According to the statistics of the United States Government, a comparison of the last five years reported in this century with the last five years of the old century, shows, by these two five-year averages, that our annual production of wheat has increased from about five hundred million to seven hundred million bushels: that our annual production of corn has increased from two and one-quarter billion to two and three-quarter billion bushels; that our wheat exports have decreased from thirty-seven per cent. to seventeen per cent. of our total production; that our corn exports have decreased from nine per cent. to three per cent. of our total production; and yet the average price of wheat, by the five-year periods, has increased thirty-one per cent., and the average price of corn has increased ninety-one per cent., during the same period.

The latest Year Book of the Department of Agriculture (1908 ) furnishes the average yields of wheat and corn for four successive ten-year periods, from 1866 to 1905. By combining these into two twenty-year periods this record of forty years shows that the average yield of wheat for the United States increased one bushel per acre, while the average yield of corn decreased one and one-half bushels per acre, according to these two twenty-year averages.

If we consider only the statistics for the North-Central states, extending from Ohio to Kansas and from "Egypt" to Canada, the same forty-year record shows the average yield of wheat to have increased one-half bushel per acre, while the average yield of corn decreased two bushels per acre.

Thus, notwithstanding the great areas of rich virgin soils brought under cultivation in the West and Northwest during the last forty years, notwithstanding the abandonment of great areas of wornout lands in the East and Southeast during the same years, notwithstanding the enormous extension of dredge ditching and tile drainage, and, notwithstanding the marked improvement in seed and in the implements of cultivation, the average yield per acre of the two great grain crops of the United States has not even been maintained, the decrease in corn being greater than the increase in wheat, and not only for the entire United States, but also for the great new states of the corn belt and wheat belt.

( Seasonal variations are so great that shorter periods than twenty-year averages cannot be considered trustworthy for yield per acre.)

Meanwhile, the total population of the United States increased from thirty-eight millions in 1870 to seventy-six millions in 1900, or an increase of one hundred per cent. in thirty years; and the only means by which we have been able to feed this increase in population has been by increasing our acreage of cultivated crops and by decreasing our exportation of foodstuffs; and I need not remind you that the limit to our relief is near in both of these directions. But have we decreased our exportation of phosphate? Oh, no. On the contrary, under the soothing influence of the most pleasing and acceptable doctrine that our soil is an indestructible, immutable asset, which cannot be depleted, our exportation of rock phosphate has increased during the years of the present century from six hundred and ninety thousand tons in 1900, to one-million three hundred and thirty thousand tons in 1908, an increase of practically one hundred per cent., in accordance with the published reports of the United States Geological Survey.

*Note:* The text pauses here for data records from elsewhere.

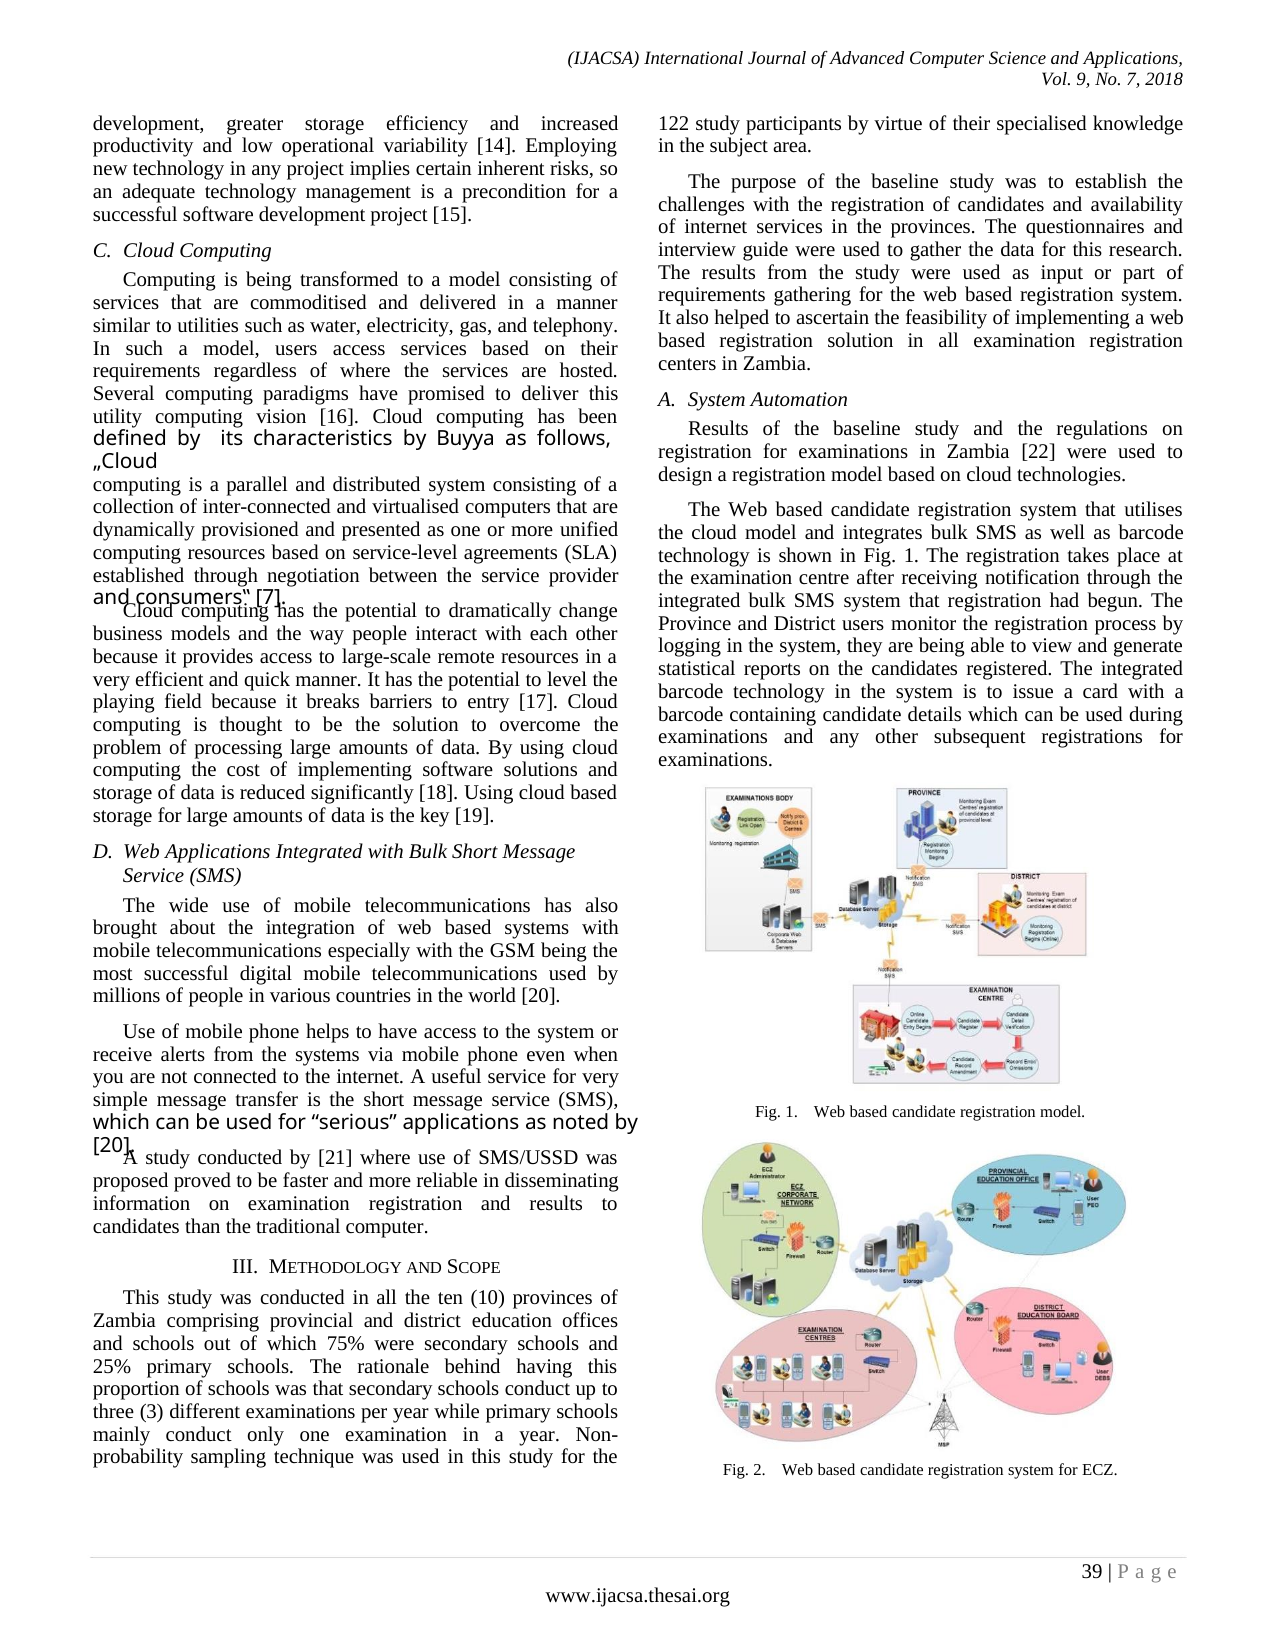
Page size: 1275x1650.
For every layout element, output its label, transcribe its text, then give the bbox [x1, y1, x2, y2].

text probability sampling technique was used in this study for the [93, 1446, 642, 1468]
text playing field because it breaks barriers to entry [17]. Cloud [93, 691, 642, 713]
text Province and District users monitor the registration process by [658, 612, 1207, 635]
text Vol. 9, No. 7, 2018 [1041, 69, 1208, 90]
text examinations. [658, 748, 1207, 771]
text 25% primary schools. The rationale behind having this [93, 1355, 642, 1378]
text requirements regardless of where the services are hosted. [93, 359, 642, 382]
text logging in the system, they are being able to view and generate [658, 635, 1207, 657]
text registration for examinations in Zambia [22] were used to [658, 440, 1207, 463]
text the cloud model and integrates bulk SMS as well as barcode [658, 521, 1207, 544]
text most successful digital mobile telecommunications used by [93, 962, 642, 985]
text because it provides access to large-scale remote resources in a [93, 645, 642, 668]
picture [698, 1139, 1142, 1454]
text you are not connected to the internet. A useful service for very [93, 1066, 642, 1088]
text statistical reports on the candidates registered. The integrated [658, 657, 1207, 680]
text receive alerts from the systems via mobile phone even when [93, 1043, 642, 1066]
text The wide use of mobile telecommunications has also [123, 894, 642, 917]
text information on examination registration and results to [93, 1192, 642, 1215]
text 39 | P a g e [1081, 1560, 1201, 1583]
text Zambia comprising provincial and district education offices [93, 1309, 642, 1332]
text based registration solution in all examination registration [658, 329, 1207, 352]
text millions of people in various countries in the world [20]. [93, 985, 642, 1007]
text design a registration model based on cloud technologies. [658, 463, 1207, 486]
text mobile telecommunications especially with the GSM being the [93, 939, 642, 962]
text III. METHODOLOGY AND SCOPE [232, 1255, 525, 1278]
text new technology in any project implies certain inherent risks, so [93, 157, 642, 180]
text simple message transfer is the short message service (SMS), [93, 1088, 642, 1111]
text brought about the integration of web based systems with [93, 917, 642, 939]
text Fig. 2. Web based candidate registration system for ECZ. [723, 1461, 1142, 1479]
text Service (SMS) [123, 864, 600, 887]
text dynamically provisioned and presented as one or more unified [93, 518, 642, 541]
text storage of data is reduced significantly [18]. Using cloud based [93, 781, 642, 804]
text computing resources based on service-level agreements (SLA) [93, 541, 642, 564]
text computing is thought to be the solution to overcome the [93, 713, 642, 736]
text development, greater storage efficiency and increased [93, 112, 642, 134]
text The purpose of the baseline study was to establish the [688, 170, 1207, 193]
text business models and the way people interact with each other [93, 622, 642, 645]
text Fig. 1. Web based candidate registration model. [755, 1102, 1110, 1121]
text established through negotiation between the service provider [93, 564, 642, 587]
text the examination centre after receiving notification through the [658, 567, 1207, 589]
text proposed proved to be faster and more reliable in disseminating [93, 1169, 642, 1192]
picture [699, 782, 1140, 1095]
text Cloud computing has the potential to dramatically change [123, 599, 642, 622]
text A study conducted by [21] where use of SMS/USSD was [123, 1146, 642, 1169]
text technology is shown in Fig. 1. The registration takes place at [658, 544, 1207, 567]
text problem of processing large amounts of data. By using cloud [93, 736, 642, 759]
text barcode containing candidate details which can be used during [658, 703, 1207, 726]
text barcode technology in the system is to issue a card with a [658, 680, 1207, 703]
text very efficient and quick manner. It has the potential to level the [93, 668, 642, 691]
text collection of inter-connected and virtualised computers that are [93, 496, 642, 518]
text interview guide were used to gather the data for this research. [658, 238, 1207, 261]
text and consumers‟ [7]. [93, 587, 642, 609]
text defined by its characteristics by Buyya as follows, „Cloud [93, 428, 642, 473]
text D. Web Applications Integrated with Bulk Short Message [93, 840, 600, 863]
text In such a model, users access services based on their [93, 337, 642, 359]
text computing is a parallel and distributed system consisting of a [93, 473, 642, 496]
text requirements gathering for the web based registration system. [658, 284, 1207, 306]
text successful software development project [15]. [93, 203, 642, 226]
text The results from the study were used as input or part of [658, 261, 1207, 284]
text candidates than the traditional computer. [93, 1215, 642, 1238]
text A. System Automation [658, 388, 873, 411]
text C. Cloud Computing [93, 239, 296, 262]
text and schools out of which 75% were secondary schools and [93, 1332, 642, 1355]
text in the subject area. [658, 135, 1207, 157]
text proportion of schools was that secondary schools conduct up to [93, 1378, 642, 1400]
text utility computing vision [16]. Cloud computing has been [93, 405, 642, 428]
text 122 study participants by virtue of their specialised knowledge [658, 112, 1207, 135]
text (IJACSA) International Journal of Advanced Computer Science and Applications, [567, 47, 1208, 68]
text Computing is being transformed to a model consisting of [123, 268, 642, 291]
picture [87, 1554, 1188, 1560]
text three (3) different examinations per year while primary schools [93, 1400, 642, 1423]
text The Web based candidate registration system that utilises [688, 498, 1207, 521]
text services that are commoditised and delivered in a manner [93, 291, 642, 314]
text productivity and low operational variability [14]. Employing [93, 134, 642, 157]
text integrated bulk SMS system that registration had begun. The [658, 589, 1207, 612]
text Several computing paradigms have promised to deliver this [93, 382, 642, 405]
text similar to utilities such as water, electricity, gas, and telephony. [93, 314, 642, 337]
text challenges with the registration of candidates and availability [658, 193, 1207, 216]
text It also helped to ascertain the feasibility of implementing a web [658, 306, 1207, 329]
text Use of mobile phone helps to have access to the system or [123, 1020, 642, 1043]
text centers in Zambia. [658, 352, 1207, 374]
text mainly conduct only one examination in a year. Non- [93, 1423, 642, 1446]
text an adequate technology management is a precondition for a [93, 180, 642, 203]
text which can be used for “serious” applications as noted by [20]. [93, 1111, 642, 1157]
text of internet services in the provinces. The questionnaires and [658, 216, 1207, 238]
text storage for large amounts of data is the key [19]. [93, 804, 642, 827]
text www.ijacsa.thesai.org [545, 1584, 754, 1607]
text computing the cost of implementing software solutions and [93, 759, 642, 781]
text examinations and any other subsequent registrations for [658, 726, 1207, 748]
text Results of the baseline study and the regulations on [688, 417, 1207, 440]
text This study was conducted in all the ten (10) provinces of [123, 1286, 642, 1309]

But I am writing to you, Mr. Hill, not only to thank you for what you have said and shown in the twenty-eight pages above referred to, but also in part to repay my obligation to you by giving you some correct information, which I am altogether confident you will appreciate; namely, that, while you are a graduate student or past master in your knowledge of the supply and demand of the world's markets, you are just entering the kindergarten class in the study of soil fertility, as witness the following extracts from the one erroneous page of your article.

"Right methods of farming, without which no agricultural country such as this can hope to remain prosperous, or even to escape eventual poverty, are not complicated and are within the reach of the most modest means. They include a study of soils and seeds, so as to adapt the one to the other; a diversification of industry, including the cultivation of different crops and the raising of live stock; a careful rotation of crops, so that the land will not be worn out by successive years of single cropping; intelligent fertilizing by the system of rotation, by cultivating leguminous plants, and, above all, by the economy and use of every particle of fertilizing material from stock barns and yards; a careful selection of grain used for seed; and, first of all perhaps in importance, the substitution of the small farm, thoroughly tilled, for the large farm, with its weeds, its neglected corners, its abused soil, and its thin product. This will make room for the new population whose added product will help to restore our place as an exporter of foodstuffs. Let us set these simple principles of the new method out again in order:

_"First—_The farmer must cultivate no more land than he can till thoroughly. With less labor he will get more results. Official statistics show that the net profit from one crop of twenty bushels of wheat to the acre is as great as that from two of sixteen, after original cost of production has been paid.

_"Second—_There must be rotation of crops. Ten years of single cropping will pretty nearly wear out any but the richest soil. A proper three or fiveyear rotation of crops actually enriches the land.